Did I catch them on an off-night? This live album, taken from the band’s gig at the 1990 Monsters Of Rock, might tell… (the day where Thunder and Aerosmith blew them away -Ed)
The setlist is evidently firmly based on the ‘Slip Of The Tongue’ album. And from the off, it’s obvious Coverdale is straining. He’s singing way above his natural register, as he has been doing since 1987, and continues to do to this day. I guess having one of the all time classic soulful voices doesn’t cut it for Dave…
As long as he sticks to his natural voice (“Judgement Day” or “Is This Love” for instance), the magic is there. But then he insists on going Robert Plant on us and it all falls apart in a rather painful way. When he does get it together, like in “Slow And Easy”, it’s brilliant.
The band delivers a solid performance, if you can stomach Vai’s idiosyncrasies in the older tunes. Vandenberg is a better fit musically, and more than holds his own. Even if his solo spot starts off as a pastiche of Michael Schenker’s “Courvoisier Concerto”. The inclusion of some of Vai’s solo material makes it all the more obvious he was just using Whitesnake as a way to help further his solo career.
This recording sounds untampered.
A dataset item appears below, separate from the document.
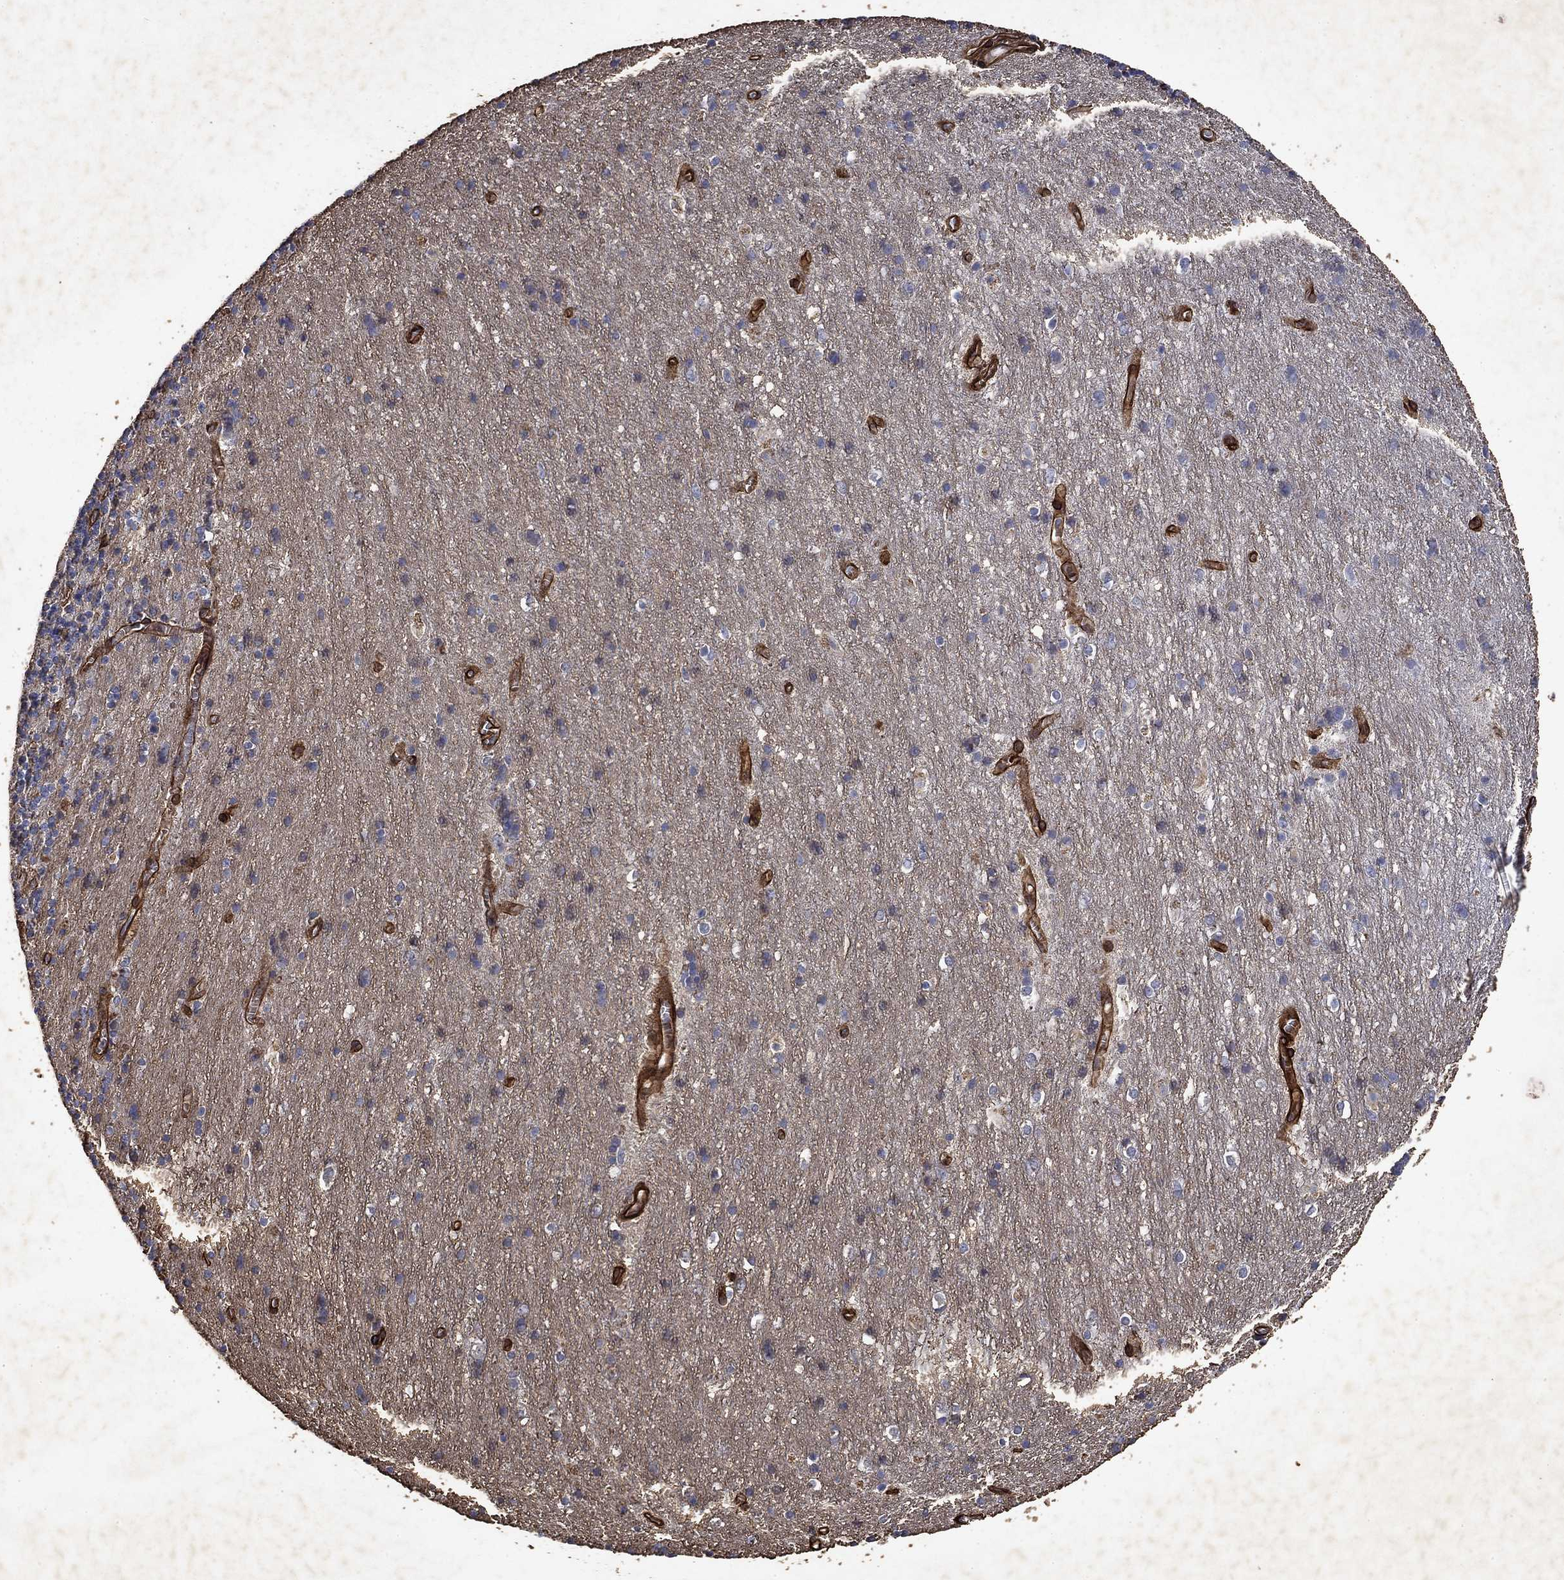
{"staining": {"intensity": "negative", "quantity": "none", "location": "none"}, "tissue": "cerebellum", "cell_type": "Cells in granular layer", "image_type": "normal", "snomed": [{"axis": "morphology", "description": "Normal tissue, NOS"}, {"axis": "topography", "description": "Cerebellum"}], "caption": "Protein analysis of normal cerebellum shows no significant expression in cells in granular layer.", "gene": "COL4A2", "patient": {"sex": "male", "age": 70}}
A bit messy even. It does add to the live mood. If they’d done overdubs, some of Coverdale’s more painful moments would have been cleaned up.
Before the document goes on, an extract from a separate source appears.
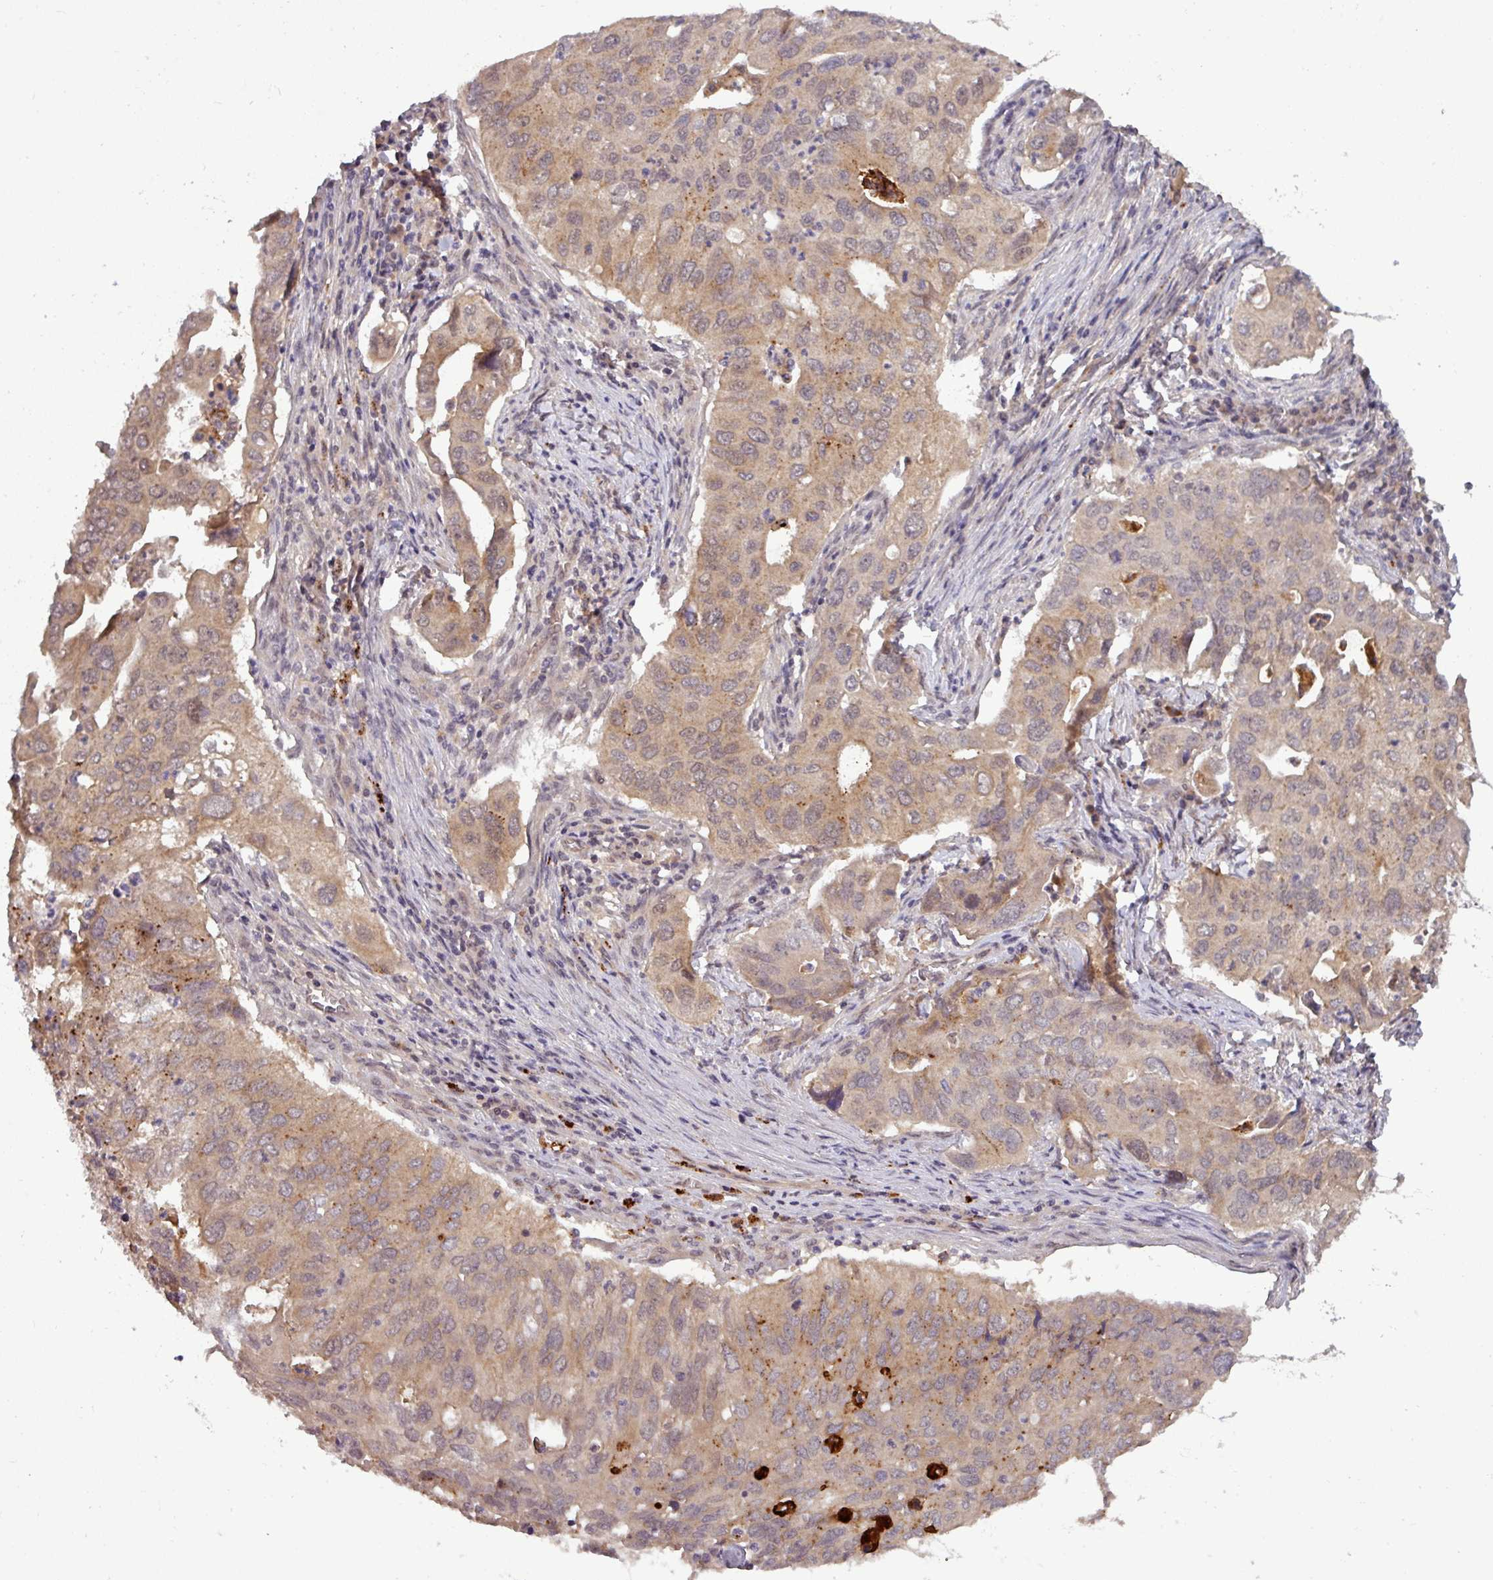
{"staining": {"intensity": "weak", "quantity": "25%-75%", "location": "cytoplasmic/membranous,nuclear"}, "tissue": "lung cancer", "cell_type": "Tumor cells", "image_type": "cancer", "snomed": [{"axis": "morphology", "description": "Adenocarcinoma, NOS"}, {"axis": "topography", "description": "Lung"}], "caption": "Immunohistochemistry (IHC) of human lung cancer (adenocarcinoma) shows low levels of weak cytoplasmic/membranous and nuclear expression in about 25%-75% of tumor cells.", "gene": "PUS1", "patient": {"sex": "male", "age": 48}}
So, is this a bad album? Not at all. It captures Whitesnake at their commercial, if not musical, peak. I’d buy Live… In The Heart Of The City or Live… In The Still Of The Night before this one though.
If they’re going to be releasing old live material, how about the live video from Whitesnake’s first Donington gig, the rather good “Commandos”? That one’s long overdue for a DVD release.
Rating – 80%
Review by the aimed and firing like a gatlin gun Sancho.